Terminal Agents Suffice: What ServiceNow’s Enterprise Automation Study Means for Codex CLI API-First Workflows

The prevailing assumption in agentic tooling is that enterprise automation demands ever more elaborate scaffolding — web agents with browser control, MCP servers exposing curated tool surfaces, or multi-agent orchestration layers. A March 2026 paper from ServiceNow Research challenges that assumption directly: a coding agent armed with nothing more than a terminal and a filesystem can match or outperform those complex architectures on real enterprise platforms, at a fraction of the cost ¹.

For Codex CLI practitioners, this is not merely academic validation. It is an empirical argument for the terminal-first, API-direct workflow that Codex CLI was built around — and it comes with concrete data on when that approach works, when it does not, and how to configure Codex CLI to exploit the advantage.

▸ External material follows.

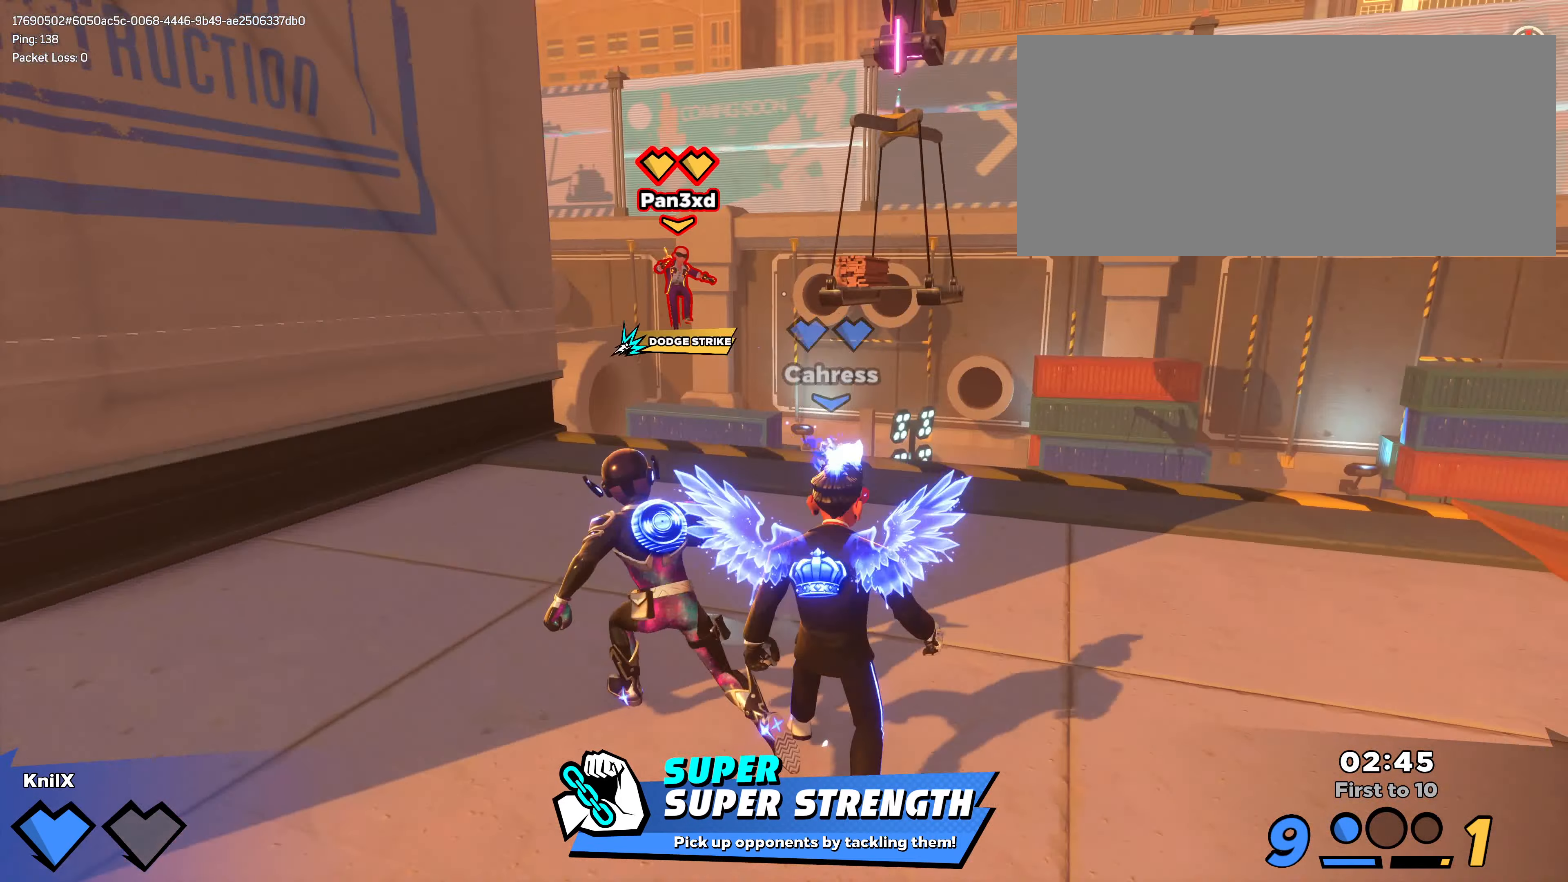
{"keys": ["shift"], "mouse": [], "events": [[33, "ctrl", "down"], [67, "a", "up"], [167, "d", "down"], [300, "ctrl", "up"], [417, "w", "up"], [483, "d", "up"]]}
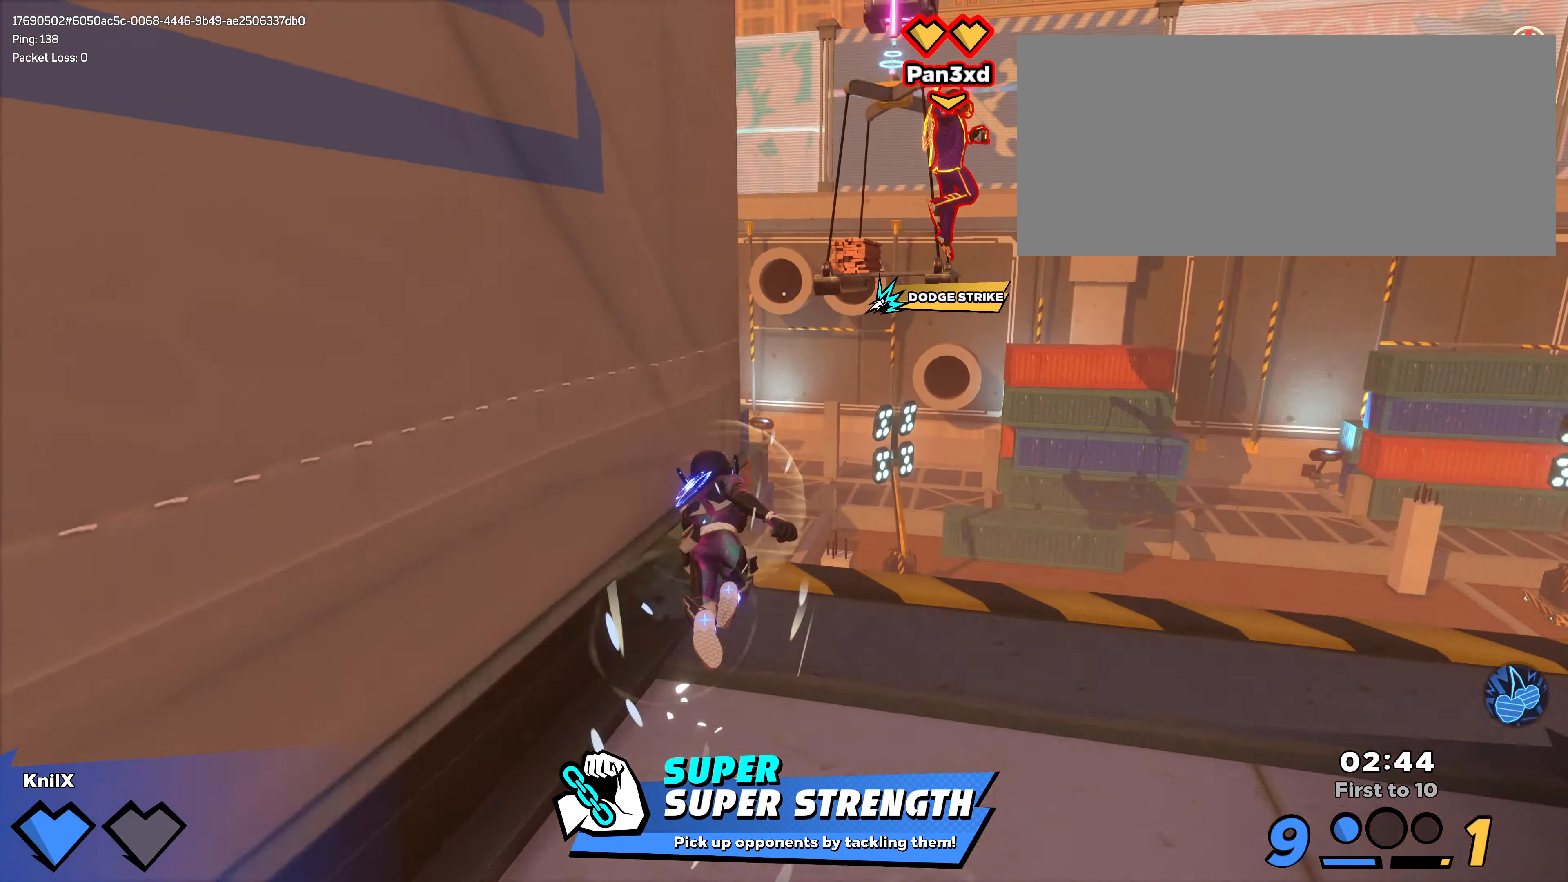
{"keys": ["ctrl", "d", "shift"], "mouse": [], "events": [[50, "d", "down"], [50, "s", "down"], [384, "s", "up"], [417, "ctrl", "down"]]}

The Study: Three Paradigms, Three Platforms, 729 Tasks

Bechard et al. evaluated three agent paradigms across ServiceNow, GitLab, and ERPNext — representing IT service management, software development lifecycle, and enterprise resource planning respectively ¹. The three paradigms were:

Web agents — operating through graphical interfaces via browser automation
MCP/tool-augmented agents — using pre-built tool abstractions
Terminal agents — equipped only with a shell, a filesystem, and API documentation

Each paradigm was tested with multiple foundation models (Claude Sonnet 4, Claude Opus 4, Gemini 2.5 Pro) across 729 total task instances ¹.

graph LR
    subgraph Paradigms
        W[Web Agent<br/>Browser GUI]
        M[MCP Agent<br/>Tool Abstractions]
        T[Terminal Agent<br/>Shell + API]
    end
    subgraph Platforms
        SN[ServiceNow<br/>330 tasks]
        GL[GitLab<br/>192 tasks]
        ER[ERPNext<br/>207 tasks]
    end
    W --> SN
    W --> GL
    W --> ER
    M --> SN
    M --> GL
    M --> ER
    T --> SN
    T --> GL
    T --> ER

The Numbers: Terminal Agents Win on Cost, Compete on Accuracy

The headline results are striking. Terminal agents achieved the highest or tied success rates in seven of twelve platform–model combinations ¹:

Platform	Terminal Agent	Web Agent	MCP Agent
ServiceNow	73.6–79.1%	72.4–77.6%	11.5–16.1%
GitLab	71.3–80.2%	81.4–84.6%	45.2–48.9%
ERPNext	67.6–76.8%	61.8–81.6%	55.6–68.9%

MCP agents lagged significantly on ServiceNow because the available MCP servers lacked tools for service catalogue ordering, page navigation, and dashboard chart reading — task categories accounting for over half the benchmark ¹. This is a structural limitation: MCP tool surfaces are only as comprehensive as someone has bothered to build them.

The cost differential is where the terminal approach truly dominates:

Platform	Terminal Cost/Task	Web Cost/Task	Ratio
ServiceNow	$0.78–$1.94	$4.21–$4.49	4–6× cheaper
GitLab	$0.28–$0.50	$0.85–$0.88	2–3× cheaper
ERPNext	$0.46–$0.72	$3.63–$6.49	5–9× cheaper

The Gemini 2.5 Pro terminal configuration reached 77.5% overall accuracy at $0.09 per task ¹ — an order of magnitude below web-agent costs for comparable accuracy.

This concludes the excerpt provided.